(Data listing)
* BEGIN *

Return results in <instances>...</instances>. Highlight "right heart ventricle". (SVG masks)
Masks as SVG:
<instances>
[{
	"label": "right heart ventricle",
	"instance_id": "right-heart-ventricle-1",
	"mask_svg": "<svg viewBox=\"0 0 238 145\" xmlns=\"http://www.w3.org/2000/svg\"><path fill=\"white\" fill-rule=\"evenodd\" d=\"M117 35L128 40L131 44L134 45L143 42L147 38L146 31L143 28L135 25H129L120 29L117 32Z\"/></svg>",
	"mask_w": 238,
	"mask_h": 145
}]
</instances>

* END *
* BEGIN *

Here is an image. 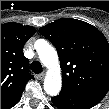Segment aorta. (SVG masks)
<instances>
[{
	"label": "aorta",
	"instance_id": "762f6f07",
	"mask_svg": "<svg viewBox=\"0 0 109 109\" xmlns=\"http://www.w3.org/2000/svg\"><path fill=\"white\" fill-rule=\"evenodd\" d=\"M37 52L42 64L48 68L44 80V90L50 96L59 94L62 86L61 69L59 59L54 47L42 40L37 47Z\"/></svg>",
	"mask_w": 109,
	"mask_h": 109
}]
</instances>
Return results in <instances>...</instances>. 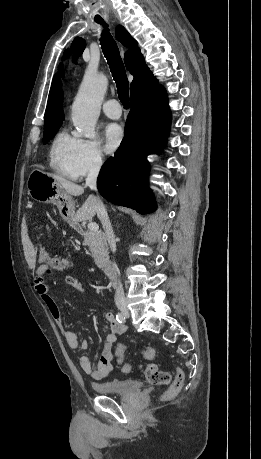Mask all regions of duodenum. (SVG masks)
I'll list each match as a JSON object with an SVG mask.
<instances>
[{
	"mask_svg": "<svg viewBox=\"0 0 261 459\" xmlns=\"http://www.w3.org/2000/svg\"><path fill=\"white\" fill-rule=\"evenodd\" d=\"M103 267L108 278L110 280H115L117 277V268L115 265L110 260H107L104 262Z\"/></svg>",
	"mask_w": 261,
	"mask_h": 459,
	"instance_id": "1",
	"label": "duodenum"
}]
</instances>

* END *

Exercise —
Return every line of the records above that contains the string "heart", treating uppercase and lowercase as different.

Finished answer —
Return results in <instances>...</instances>. Highlight "right heart ventricle". (SVG masks)
	"label": "right heart ventricle",
	"instance_id": "right-heart-ventricle-1",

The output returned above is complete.